A new study published in the Journal of Personality indicates that open-minded people literally see things differently than their close-minded counterparts. Openness is measured by creativity, imagination, and willingness to try new things. It is known as the least understood aspect of personality.
The study, “Seeing it both ways: Openness to experience and binocular rivalry suppression” took place at Melbourne University in Australia. 123 participants were surveyed to measure the five major domains of personality, including extroversion, agreeableness, conscientiousness, neuroticism, and openness to experience.
The personality test was followed by a visual test called “binocular rivalry.” In this analysis, each eye is shown a different image. In the present study, one eye was shown a red patch and the other was shown a green patch.

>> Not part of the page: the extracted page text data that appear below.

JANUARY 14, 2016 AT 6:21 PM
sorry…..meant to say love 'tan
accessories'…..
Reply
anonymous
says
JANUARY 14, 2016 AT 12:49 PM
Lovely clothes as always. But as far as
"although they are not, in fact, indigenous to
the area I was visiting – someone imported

Most people react to the test by naturally reducing their focus to only one of the images. However, those who tested high in openness showed an ability to visually perceive both images at once, combining the patches into one unified red-green image.
The researchers had hypothesized this outcome because high levels of openness have been shown to correlate with creativity. “Because openness reflects the tendency to actively explore information and engages with complex possibilities (DeYoung, 2014), people high in openness may also be more likely to experience creative solutions to the incompatible rivalry stimuli.”
A prior study from 2015 also compared openness with visual perception, suggesting “the general tendency to be open to experience extends to the domain of perception”. This is called “inattentional blindness” and revealed that participants with higher levels of openness were more likely to perceive unexpected visual stimuli, while their less open counterparts were too focused to be aware.
Furthermore, evidence suggests that personality is not a fixed attribute. Meditation especially has been shown to change aspects of behaviour associated with personality, for example, it can make an individual more rational and less anxious. Another study also showed that older adults were able to develop higher openness through cognitive training.